(DOCUMENT SECTION)
=== Begin Enclosure ===



  3. You have captured what I too consider to be possible isolation when you mention that the user can somewhat space out from reality and civilization, in a sense. It is true, in my opinion, that iPods can actually bring up conversation when discussing songs and I think you highlighted the right aspects when considering the select pros and cons for this particular invention. Something to add is that I think the invention of the iPod and MP3 player both have in common that these devices can actually enhance or change the users mood. For example, if you are about to take an exam, it is very helpful to have this device on hand to boost up your mood to take the exam; whereas, if you were to not have the device, maybe that would damper your spirits. Thus, potentially resulting in a worst grade. Good Work!


  4. I like the fact that you categorized the iPod as democratic. One of the essential features of the iPod, and mp3 players in general, is that you can choose whatever song you want, when you want. You are not burdened by the randomness of the radio, nor the largeness of, say, a CD player. Each person has his or her own say in how to use it. I also agree with how iPods, at times, can lead to us being more anti-social. You see people always listening to them on the bus when they could be having a conversation with the person next to them.


  5. Your post is very similar to mine in that portable music players have made society antisocial and has shifted the norms of behavioral society. Students not only listen to music on commutes but also while doing homework and chores. Apparently, studies show that you actually do worse while listening to music and you perform significantly better when working in silence. Music is a good thing but it’s just so integrated into our lives that we can’t really do much.

=== End Enclosure ===

(SUPPLIED ENTRIES)
=== Begin Enclosure ===

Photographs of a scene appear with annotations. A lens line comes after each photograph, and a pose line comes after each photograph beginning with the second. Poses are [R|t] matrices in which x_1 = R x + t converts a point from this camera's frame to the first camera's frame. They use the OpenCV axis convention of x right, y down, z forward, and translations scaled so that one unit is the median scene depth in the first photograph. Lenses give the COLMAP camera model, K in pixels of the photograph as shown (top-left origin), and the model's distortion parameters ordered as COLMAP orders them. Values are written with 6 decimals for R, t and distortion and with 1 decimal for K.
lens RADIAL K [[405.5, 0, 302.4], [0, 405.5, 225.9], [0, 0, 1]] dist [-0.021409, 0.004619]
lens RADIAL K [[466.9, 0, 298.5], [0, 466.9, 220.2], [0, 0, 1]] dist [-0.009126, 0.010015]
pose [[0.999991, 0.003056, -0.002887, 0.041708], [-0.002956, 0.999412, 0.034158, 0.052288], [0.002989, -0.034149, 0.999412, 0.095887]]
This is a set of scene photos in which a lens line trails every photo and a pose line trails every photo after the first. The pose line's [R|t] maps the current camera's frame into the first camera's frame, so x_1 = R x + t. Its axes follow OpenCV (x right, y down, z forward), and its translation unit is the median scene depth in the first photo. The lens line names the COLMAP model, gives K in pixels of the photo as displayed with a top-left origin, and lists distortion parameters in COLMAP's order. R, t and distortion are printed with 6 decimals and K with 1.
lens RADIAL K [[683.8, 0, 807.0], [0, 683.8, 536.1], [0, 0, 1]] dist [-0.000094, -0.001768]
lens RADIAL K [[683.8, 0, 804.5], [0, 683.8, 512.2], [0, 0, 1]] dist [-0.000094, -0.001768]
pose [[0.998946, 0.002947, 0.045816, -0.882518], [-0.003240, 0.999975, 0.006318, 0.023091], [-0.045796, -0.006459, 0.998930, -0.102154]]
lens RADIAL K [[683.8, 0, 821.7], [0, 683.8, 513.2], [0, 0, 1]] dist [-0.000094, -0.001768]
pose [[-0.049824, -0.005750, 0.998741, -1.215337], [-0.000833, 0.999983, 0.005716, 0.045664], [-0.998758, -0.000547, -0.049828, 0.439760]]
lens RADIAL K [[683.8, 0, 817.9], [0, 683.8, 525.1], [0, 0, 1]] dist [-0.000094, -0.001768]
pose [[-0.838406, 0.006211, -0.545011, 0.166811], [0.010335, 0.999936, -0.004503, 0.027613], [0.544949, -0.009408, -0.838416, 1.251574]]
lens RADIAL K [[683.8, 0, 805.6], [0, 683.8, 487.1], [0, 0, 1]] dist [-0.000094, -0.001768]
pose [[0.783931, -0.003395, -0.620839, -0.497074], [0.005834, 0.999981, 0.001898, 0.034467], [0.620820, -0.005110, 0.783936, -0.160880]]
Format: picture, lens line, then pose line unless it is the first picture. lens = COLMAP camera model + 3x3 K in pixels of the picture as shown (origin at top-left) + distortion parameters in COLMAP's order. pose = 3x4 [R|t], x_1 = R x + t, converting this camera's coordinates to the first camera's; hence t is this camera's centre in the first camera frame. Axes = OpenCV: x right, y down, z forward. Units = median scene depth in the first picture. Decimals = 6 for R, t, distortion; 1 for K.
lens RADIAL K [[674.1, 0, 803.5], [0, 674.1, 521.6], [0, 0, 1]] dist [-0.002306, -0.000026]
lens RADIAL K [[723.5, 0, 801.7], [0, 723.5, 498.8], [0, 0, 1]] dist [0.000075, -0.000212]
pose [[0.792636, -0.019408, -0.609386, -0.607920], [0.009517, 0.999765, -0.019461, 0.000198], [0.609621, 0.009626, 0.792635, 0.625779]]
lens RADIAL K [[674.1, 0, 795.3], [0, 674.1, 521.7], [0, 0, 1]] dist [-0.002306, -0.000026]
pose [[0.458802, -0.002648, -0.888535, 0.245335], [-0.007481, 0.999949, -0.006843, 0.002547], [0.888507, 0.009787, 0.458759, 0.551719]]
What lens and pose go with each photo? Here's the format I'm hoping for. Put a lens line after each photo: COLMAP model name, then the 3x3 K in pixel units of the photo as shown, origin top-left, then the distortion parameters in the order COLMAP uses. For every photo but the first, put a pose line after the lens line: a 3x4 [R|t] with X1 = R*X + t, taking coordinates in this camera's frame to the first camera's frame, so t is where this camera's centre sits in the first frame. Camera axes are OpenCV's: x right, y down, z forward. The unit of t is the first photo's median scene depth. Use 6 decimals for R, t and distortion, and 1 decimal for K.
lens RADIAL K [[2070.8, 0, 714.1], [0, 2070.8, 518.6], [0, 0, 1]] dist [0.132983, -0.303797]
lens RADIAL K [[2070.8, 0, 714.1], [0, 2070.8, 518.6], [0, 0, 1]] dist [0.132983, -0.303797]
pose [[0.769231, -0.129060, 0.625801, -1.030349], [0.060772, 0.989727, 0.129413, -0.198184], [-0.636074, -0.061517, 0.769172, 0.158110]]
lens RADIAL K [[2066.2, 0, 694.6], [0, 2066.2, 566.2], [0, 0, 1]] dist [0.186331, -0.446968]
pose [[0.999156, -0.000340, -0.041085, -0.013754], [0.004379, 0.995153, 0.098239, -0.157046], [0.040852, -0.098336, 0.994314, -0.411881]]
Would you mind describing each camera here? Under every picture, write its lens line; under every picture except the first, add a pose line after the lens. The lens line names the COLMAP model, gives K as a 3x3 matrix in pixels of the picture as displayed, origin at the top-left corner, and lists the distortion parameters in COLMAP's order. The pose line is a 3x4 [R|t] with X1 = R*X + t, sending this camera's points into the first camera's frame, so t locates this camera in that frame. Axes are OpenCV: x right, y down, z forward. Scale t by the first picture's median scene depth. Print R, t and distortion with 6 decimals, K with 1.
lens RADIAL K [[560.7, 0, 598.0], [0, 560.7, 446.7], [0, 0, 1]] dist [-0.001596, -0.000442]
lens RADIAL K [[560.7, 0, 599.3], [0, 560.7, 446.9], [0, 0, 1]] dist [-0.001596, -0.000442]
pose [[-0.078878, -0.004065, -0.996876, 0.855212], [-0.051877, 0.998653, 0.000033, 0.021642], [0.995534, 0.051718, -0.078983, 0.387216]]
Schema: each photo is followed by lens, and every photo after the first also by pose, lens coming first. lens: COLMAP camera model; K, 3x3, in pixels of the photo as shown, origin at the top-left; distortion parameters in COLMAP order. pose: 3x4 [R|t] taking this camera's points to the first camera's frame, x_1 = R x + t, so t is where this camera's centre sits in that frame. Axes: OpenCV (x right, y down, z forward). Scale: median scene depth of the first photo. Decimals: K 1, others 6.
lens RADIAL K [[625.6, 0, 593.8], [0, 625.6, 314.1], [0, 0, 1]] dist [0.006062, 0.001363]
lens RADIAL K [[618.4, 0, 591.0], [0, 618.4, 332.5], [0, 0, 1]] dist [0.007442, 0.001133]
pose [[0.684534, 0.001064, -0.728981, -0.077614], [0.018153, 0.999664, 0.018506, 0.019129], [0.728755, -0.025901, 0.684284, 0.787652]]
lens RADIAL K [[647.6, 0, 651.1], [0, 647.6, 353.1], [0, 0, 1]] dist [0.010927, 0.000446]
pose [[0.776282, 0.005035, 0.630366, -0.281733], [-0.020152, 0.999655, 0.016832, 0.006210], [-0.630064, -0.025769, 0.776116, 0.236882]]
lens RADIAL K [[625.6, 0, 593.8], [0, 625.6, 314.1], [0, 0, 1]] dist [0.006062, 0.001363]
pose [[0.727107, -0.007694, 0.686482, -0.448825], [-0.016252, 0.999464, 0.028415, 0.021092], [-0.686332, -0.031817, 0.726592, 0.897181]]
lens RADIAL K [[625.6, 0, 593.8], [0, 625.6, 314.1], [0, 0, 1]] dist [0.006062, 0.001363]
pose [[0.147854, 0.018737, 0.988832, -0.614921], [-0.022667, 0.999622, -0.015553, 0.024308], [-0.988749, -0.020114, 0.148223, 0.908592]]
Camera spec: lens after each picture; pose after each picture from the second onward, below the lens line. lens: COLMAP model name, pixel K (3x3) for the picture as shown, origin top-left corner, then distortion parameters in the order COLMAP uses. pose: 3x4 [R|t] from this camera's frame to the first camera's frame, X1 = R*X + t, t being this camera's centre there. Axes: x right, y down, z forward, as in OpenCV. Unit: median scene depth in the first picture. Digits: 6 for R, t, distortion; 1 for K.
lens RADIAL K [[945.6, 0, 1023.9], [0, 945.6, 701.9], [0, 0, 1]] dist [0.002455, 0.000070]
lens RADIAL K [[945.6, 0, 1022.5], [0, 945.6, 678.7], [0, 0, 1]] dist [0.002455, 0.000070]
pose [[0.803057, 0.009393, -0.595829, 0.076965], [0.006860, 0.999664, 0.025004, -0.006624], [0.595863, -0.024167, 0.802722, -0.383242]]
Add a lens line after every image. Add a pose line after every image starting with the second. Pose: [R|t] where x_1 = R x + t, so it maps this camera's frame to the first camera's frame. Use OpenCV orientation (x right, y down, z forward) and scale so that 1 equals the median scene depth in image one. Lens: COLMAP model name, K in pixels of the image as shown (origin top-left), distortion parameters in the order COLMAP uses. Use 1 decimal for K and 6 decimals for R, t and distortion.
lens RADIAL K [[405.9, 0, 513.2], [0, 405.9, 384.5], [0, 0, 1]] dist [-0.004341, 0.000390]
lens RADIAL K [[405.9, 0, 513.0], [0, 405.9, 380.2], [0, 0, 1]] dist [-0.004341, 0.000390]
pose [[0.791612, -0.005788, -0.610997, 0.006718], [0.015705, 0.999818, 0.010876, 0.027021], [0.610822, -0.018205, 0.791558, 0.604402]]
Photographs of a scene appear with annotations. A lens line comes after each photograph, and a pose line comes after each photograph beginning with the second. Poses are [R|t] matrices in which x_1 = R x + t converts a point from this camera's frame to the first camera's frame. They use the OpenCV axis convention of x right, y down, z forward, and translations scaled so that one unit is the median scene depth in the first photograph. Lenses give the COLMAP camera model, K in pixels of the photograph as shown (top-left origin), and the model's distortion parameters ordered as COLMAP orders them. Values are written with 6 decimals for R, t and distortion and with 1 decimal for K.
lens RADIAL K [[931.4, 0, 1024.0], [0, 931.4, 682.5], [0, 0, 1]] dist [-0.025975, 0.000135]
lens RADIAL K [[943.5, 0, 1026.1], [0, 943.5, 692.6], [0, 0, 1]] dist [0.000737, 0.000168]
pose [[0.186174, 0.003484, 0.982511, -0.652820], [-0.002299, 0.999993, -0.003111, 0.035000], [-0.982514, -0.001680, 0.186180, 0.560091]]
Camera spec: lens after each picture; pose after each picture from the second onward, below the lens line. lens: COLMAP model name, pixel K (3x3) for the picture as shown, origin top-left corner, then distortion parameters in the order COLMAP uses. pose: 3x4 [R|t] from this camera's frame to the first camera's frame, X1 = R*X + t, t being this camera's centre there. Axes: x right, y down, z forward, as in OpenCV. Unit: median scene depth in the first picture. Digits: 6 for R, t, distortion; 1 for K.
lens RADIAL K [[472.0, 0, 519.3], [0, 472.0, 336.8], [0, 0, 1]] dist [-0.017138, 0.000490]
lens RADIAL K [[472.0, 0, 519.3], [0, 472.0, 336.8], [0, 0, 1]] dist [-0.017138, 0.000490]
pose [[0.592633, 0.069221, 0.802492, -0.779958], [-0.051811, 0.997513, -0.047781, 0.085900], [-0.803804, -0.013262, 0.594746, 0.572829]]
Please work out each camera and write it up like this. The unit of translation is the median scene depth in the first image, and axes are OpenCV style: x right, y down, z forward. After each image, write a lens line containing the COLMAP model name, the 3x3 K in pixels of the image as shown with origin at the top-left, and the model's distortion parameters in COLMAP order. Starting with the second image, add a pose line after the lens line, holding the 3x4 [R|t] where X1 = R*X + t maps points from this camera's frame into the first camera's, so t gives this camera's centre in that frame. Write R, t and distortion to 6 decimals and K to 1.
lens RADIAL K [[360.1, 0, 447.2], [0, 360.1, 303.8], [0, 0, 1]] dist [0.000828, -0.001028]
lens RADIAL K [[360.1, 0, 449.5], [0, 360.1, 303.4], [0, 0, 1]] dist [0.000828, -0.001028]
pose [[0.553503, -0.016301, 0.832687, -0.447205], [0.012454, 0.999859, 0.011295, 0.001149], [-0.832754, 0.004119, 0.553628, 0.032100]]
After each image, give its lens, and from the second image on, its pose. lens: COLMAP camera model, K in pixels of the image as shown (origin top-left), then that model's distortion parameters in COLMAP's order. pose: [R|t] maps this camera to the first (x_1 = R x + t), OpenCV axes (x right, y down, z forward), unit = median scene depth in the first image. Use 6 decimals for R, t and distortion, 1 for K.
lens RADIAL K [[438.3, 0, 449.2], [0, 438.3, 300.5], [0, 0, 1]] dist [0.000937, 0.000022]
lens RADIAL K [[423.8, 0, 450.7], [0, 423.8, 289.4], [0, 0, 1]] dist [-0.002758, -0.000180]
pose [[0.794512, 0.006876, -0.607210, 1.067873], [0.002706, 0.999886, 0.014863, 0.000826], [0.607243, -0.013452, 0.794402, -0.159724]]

=== End Enclosure ===

(THE TASK)
Using the iPod comments above, decide whether each statement agrees with the text. Answer yes or no for each, and quote the deciding words of the text exactly.
1. One comment says people on the bus could be talking with the person beside them instead of listening.
2. One comment reports that studies show students do better on schoolwork while listening to music.
3. One comment approves of calling the iPod democratic.

(ANSWER TO THE PROBLEM)
1. Yes: "You see people always listening to them on the bus when they could be having a conversation with the person next to them."
2. No: "Apparently, studies show that you actually do worse while listening to music and you perform significantly better when working in silence."
3. Yes: "I like the fact that you categorized the iPod as democratic."